Даль и ширь — вот ключевые слова излюбленного чеховского пейзажа. (Работая над “Степью”, Чехов прямо говорит о своём стремлении показать, “как ещё не тесно русскому художнику”. Не тесно!) Так мог ли он обойтись без подобного пейзажа в самом “футлярном” (вернее, антифутлярном) своём произведении? Нет, конечно. Потому-то сразу после истории Беликова следует описание ночи, никакого отношения к этой истории, на первый взгляд, не имеющее. “Направо видно было всё село, длинная улица тянулась далеко, вёрст на пять... Налево с края села начиналось поле; оно было видно далеко, до горизонта, и во всю ширь этого поля, залитого светом, тоже ни движения, ни звука”.
И всё-таки Беликов не сливается с этим торжественным миром, они как бы рядом существуют — маленький человечек, обретший наконец свой последний футляр (“в гробу... выражение у него было кроткое, приятное, даже весёлое...”), и бесконечная вселенная. Они не сливаются, и в этом можно усмотреть некую дисгармонию, некую словно бы неполноту мысли.
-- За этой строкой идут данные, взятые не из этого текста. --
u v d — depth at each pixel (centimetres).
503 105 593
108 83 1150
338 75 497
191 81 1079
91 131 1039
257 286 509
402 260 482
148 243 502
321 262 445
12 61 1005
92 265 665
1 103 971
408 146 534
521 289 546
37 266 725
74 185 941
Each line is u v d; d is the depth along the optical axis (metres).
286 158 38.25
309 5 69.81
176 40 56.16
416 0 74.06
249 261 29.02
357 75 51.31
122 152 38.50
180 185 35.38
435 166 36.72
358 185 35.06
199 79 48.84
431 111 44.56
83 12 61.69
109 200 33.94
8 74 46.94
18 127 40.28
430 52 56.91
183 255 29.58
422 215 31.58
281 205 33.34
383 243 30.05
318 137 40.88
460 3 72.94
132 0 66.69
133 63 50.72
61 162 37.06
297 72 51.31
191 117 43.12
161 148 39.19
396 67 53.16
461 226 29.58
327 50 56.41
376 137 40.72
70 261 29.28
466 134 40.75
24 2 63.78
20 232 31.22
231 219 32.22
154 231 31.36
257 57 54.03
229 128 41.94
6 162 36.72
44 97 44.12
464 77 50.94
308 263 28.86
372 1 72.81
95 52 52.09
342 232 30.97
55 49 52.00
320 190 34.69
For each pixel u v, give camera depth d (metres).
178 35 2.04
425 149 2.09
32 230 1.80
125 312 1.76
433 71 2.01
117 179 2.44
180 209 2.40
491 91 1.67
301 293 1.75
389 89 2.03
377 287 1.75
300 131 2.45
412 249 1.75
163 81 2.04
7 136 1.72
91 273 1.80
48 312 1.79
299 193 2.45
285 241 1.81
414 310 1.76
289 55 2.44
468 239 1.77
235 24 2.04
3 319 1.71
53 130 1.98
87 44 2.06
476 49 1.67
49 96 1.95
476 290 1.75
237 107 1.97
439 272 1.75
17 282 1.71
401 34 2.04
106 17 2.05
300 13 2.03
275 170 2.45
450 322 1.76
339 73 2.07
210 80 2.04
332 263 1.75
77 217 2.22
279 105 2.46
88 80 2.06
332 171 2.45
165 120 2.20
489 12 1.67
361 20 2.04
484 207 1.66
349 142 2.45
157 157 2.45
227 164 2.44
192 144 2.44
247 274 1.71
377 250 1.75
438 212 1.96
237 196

Однако у Чехова есть произведение, где такое слияние явлено. Это рассказ “Гусев”. Герой его тоже обретает свой последний футляр, но происходит это в открытом море, и оттого не в гроб заколачивают его, а зашивают, по морскому обычаю, в парусину. И — за борт. “Пена покрывает его, и мгновение кажется он окутанным в кружева, но прошло это мгновение — и он исчезает в волнах”.
Исчезает? Но это — для стоящих на палубе, в поле же зрения автора он остаётся ещё долго, и мы вместе с ним видим то, что от обычного человеческого глаза скрыто. Мы видим, как мёртвое тело уходит всё глубже и глубже, как стая весёлых рыбок окружает его, как появляется другое тело — живое и страшное, акула, и “нехотя, точно не замечая Гусева, подплывает под него, и он опускается к ней на спину”.
Обратите внимание: не труп опускается, не нечто бесчувственное, что некогда было человеком, — Гусев. Гусев опускается! По-моему, это штрих гениальный. Одно дело, когда рыбки играют с телом, а другое, когда они “налетают на Гусева и начинают зигзагами пронизывать вокруг него воду”. В конце концов акула вспарывает парусину, то есть освобождает человека из его последнего футляра. Он на воле...
Между прочим, от дома Беликова до моря — всего двадцать минут ходу. Никуда не сворачивая, прямо, прямо, пока не упрёшься в старый таганрожский маяк.